Most districts have less than a dozen places for students and teacher to land. Therefore it is pretty straightforward for other districts to do strategic hiring much earlier in the year.

Seattle has a lot of challenges, in large part because the state funding model is just not designed to support a district with "110 places.' Because of this, Seattle really does need to embrace more flexibility in the process and leverage the choice system.

The changes that have been made in the last few years to reduce flexibility and increase rigidity have made the system adversarial to families, without actually creating the hoped for staffing stability. IMHO, these polices are the direct cause of system wide enrollment decreases.

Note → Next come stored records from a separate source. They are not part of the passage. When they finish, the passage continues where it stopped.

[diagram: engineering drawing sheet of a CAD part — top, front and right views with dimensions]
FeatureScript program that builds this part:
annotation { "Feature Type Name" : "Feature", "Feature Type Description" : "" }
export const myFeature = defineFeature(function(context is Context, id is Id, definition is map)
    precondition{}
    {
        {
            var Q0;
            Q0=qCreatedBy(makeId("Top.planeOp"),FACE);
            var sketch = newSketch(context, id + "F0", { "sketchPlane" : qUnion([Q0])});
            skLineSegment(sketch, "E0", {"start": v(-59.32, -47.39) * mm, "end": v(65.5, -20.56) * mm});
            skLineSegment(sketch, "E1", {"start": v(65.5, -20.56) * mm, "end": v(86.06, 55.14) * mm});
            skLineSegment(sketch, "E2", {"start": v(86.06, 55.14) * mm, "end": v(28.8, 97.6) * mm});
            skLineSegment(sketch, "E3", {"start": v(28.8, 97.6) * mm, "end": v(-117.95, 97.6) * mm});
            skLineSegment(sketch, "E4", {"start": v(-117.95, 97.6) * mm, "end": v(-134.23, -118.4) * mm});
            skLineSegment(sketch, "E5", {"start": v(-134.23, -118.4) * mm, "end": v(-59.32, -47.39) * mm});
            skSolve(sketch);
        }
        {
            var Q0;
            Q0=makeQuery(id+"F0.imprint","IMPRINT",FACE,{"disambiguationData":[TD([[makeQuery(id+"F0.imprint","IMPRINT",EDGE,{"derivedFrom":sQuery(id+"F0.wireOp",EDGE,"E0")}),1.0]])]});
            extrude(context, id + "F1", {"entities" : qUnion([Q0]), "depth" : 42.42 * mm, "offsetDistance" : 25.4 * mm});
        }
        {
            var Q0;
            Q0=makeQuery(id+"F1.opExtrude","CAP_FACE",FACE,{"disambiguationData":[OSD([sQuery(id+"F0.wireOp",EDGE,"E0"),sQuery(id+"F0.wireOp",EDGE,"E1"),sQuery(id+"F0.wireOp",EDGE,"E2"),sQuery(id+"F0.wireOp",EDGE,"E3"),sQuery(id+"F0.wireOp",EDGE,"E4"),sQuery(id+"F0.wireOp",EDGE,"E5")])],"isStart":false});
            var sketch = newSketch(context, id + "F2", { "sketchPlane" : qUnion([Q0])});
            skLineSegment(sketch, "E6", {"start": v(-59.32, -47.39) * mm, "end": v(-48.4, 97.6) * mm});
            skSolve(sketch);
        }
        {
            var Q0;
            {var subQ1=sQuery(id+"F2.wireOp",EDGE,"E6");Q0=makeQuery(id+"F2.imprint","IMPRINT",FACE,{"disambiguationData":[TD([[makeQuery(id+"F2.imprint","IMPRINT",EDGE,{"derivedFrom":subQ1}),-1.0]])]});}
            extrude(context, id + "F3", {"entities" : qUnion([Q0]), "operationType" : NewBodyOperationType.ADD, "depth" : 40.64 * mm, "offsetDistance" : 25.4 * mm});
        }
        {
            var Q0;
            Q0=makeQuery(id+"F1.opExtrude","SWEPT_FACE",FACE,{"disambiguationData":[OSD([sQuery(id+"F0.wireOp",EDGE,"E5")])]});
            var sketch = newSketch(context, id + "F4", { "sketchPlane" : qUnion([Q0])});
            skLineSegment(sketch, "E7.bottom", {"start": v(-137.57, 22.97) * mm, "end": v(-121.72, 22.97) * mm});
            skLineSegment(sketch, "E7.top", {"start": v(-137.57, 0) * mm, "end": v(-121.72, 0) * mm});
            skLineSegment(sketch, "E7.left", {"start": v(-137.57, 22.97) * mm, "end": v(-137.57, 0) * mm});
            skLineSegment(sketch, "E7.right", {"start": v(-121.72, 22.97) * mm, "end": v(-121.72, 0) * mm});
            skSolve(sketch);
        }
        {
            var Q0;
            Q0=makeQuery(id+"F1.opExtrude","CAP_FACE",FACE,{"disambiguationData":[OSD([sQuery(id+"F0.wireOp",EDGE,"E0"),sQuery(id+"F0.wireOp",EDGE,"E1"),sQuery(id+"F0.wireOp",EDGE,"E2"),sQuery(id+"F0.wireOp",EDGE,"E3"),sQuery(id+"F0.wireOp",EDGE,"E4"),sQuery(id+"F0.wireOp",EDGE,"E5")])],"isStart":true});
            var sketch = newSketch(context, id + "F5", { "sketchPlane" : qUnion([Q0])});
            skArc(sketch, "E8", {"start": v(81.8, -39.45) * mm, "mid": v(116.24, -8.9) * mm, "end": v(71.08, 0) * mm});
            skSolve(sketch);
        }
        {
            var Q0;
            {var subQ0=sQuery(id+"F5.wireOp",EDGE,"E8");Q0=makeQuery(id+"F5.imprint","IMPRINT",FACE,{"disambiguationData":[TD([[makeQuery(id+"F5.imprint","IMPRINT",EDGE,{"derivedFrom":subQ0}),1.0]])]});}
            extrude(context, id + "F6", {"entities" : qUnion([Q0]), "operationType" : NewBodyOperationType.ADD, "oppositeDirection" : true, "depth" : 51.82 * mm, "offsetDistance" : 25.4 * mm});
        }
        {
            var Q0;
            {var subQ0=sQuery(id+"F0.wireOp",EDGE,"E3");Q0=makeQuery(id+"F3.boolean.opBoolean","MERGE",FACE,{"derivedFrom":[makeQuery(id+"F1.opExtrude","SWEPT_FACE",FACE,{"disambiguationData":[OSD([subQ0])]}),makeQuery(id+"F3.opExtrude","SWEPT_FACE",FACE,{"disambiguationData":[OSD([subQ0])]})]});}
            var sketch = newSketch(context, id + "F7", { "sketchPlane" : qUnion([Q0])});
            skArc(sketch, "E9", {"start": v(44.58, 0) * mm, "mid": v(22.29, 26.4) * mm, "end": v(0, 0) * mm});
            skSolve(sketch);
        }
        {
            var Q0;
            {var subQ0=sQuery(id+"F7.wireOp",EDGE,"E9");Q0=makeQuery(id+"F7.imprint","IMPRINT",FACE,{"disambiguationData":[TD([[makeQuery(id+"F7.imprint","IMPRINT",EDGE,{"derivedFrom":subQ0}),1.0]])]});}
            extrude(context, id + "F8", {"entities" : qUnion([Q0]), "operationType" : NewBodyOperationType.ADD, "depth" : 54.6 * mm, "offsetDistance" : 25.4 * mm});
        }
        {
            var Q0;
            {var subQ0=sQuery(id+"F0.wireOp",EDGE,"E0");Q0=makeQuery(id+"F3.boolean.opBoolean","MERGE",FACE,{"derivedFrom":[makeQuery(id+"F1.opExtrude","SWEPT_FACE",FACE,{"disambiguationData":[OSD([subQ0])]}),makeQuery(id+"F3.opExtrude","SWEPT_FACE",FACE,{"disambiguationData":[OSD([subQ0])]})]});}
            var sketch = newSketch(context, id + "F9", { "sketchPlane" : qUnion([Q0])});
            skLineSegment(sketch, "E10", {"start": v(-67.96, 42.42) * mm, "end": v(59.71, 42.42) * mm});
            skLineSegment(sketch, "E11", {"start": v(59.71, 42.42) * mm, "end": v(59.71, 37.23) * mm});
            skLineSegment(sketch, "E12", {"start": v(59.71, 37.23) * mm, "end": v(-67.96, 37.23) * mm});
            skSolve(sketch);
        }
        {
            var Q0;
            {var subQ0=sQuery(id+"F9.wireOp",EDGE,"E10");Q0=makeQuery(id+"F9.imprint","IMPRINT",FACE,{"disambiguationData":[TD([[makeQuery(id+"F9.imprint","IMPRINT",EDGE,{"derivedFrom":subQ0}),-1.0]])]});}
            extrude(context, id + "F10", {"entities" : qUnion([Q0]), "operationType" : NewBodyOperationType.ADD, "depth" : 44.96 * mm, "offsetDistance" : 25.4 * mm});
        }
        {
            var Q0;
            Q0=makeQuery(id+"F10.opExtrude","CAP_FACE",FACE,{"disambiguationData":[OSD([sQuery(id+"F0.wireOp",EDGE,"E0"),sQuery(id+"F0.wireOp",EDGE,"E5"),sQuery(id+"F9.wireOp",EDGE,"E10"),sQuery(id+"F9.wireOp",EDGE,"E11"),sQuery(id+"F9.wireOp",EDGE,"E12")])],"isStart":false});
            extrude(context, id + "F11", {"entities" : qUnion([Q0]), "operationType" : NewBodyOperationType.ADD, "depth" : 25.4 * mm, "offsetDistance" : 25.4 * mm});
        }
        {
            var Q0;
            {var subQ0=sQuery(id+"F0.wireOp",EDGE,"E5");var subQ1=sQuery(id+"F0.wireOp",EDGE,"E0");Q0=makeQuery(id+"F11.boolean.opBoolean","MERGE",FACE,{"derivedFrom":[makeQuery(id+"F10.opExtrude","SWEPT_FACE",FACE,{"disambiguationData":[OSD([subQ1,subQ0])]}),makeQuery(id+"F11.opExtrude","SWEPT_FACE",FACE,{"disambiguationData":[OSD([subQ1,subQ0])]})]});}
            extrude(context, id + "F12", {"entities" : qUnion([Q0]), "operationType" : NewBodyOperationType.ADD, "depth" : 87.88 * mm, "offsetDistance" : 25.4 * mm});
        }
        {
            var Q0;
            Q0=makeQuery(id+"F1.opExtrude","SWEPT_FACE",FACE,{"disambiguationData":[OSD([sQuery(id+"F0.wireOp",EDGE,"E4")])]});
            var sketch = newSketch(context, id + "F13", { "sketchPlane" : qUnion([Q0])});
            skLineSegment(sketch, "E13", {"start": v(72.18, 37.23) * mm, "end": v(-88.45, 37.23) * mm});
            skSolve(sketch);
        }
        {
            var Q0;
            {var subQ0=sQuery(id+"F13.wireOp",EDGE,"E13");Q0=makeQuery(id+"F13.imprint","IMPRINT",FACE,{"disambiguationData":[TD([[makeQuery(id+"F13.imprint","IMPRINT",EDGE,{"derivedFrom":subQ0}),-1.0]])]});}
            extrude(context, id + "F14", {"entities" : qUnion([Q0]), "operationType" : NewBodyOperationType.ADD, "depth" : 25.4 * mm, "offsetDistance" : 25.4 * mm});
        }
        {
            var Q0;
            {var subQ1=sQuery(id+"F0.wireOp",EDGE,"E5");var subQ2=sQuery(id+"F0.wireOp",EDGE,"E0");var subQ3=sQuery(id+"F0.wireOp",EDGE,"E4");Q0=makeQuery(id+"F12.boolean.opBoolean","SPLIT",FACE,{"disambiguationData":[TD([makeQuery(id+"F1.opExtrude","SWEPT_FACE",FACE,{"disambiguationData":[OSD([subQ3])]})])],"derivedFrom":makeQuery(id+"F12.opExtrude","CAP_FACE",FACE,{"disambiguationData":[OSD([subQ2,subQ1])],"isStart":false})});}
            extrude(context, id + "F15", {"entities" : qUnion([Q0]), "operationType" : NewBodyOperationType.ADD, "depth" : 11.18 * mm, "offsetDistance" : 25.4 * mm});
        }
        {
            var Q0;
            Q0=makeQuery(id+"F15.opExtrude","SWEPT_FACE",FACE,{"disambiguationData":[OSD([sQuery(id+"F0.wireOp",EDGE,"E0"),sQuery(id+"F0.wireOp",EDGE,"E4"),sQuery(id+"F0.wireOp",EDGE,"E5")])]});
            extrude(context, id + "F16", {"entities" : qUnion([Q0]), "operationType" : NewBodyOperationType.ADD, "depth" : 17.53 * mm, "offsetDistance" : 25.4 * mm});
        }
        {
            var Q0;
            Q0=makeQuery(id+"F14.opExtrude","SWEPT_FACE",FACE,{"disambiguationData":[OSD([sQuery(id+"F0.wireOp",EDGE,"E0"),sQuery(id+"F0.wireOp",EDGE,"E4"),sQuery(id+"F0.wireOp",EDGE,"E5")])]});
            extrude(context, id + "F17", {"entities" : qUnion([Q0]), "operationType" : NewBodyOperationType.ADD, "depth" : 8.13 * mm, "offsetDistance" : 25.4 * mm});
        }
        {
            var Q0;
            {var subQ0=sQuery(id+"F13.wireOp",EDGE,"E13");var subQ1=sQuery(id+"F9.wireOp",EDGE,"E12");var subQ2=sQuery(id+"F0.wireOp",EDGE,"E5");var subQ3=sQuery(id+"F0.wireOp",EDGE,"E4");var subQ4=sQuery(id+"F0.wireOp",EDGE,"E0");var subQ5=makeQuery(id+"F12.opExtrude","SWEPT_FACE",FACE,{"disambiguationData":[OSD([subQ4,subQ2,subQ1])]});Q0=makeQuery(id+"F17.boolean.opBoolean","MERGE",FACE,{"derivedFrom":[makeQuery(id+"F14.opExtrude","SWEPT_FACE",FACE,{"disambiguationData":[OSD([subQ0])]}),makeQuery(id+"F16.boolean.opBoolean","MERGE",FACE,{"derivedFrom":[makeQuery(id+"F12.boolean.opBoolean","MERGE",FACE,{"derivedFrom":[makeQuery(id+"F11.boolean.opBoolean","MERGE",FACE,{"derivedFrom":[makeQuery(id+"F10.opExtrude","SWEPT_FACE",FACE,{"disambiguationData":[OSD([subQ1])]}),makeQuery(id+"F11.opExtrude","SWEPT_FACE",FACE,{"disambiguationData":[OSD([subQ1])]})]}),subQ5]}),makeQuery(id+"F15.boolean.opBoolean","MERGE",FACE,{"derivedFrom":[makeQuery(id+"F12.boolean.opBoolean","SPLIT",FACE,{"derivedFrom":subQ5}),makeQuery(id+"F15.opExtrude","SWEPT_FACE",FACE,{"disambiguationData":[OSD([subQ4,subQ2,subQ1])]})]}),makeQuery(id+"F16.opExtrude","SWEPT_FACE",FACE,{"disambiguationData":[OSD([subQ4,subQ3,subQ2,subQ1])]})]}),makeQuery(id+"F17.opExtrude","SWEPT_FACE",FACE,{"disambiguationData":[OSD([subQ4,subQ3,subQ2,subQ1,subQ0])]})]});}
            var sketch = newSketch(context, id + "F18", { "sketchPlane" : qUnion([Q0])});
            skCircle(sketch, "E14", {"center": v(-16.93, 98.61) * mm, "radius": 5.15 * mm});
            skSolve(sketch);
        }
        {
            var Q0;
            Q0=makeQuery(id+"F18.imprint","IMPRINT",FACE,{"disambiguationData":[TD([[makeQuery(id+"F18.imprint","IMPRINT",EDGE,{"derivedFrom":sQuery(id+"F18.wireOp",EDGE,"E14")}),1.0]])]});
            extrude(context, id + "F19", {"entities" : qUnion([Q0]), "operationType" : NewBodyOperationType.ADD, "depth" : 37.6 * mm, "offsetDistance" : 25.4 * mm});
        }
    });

One hard to miss data point. The first year of the NSAP, there was a serious challenges with split siblings district wide. Right after open enrollment there were hundreds of split siblings in every corner of the district . But the district worked proactively with families and community volunteers and by the end of September there were only 7 split siblings. Two years ago, there was once again over 200 split siblings and there was no serious effort to reunite these families. How can anyone be surprised that split siblings lead to enrollment decreases???

The unfortunate result is that when families leave the district, teachers get displaced. Enrollment needs to be family friendly in order to create staffing stability. It is not an either / or situation.





Anonymous said…
It seems to me that unnaturally limiting choice more severely impacts the kids farthest from educational justice. This is not aligned with the new Strategic Plan in any way. The Board should look at the Student Assignment Plan through a racial equity/socioeconomic lens. If they do, and look at how many students who are underserved are left on waitlists, someone would take action. Maybe this would break up the idea of holding onto the staffing stability model (which would seem to be more about staff than students), and instead focus on empowering students and families to make choices that work best for them.

WSParent
Please note that I started a separate thread on enrollment and I did include several comments here that I thought important.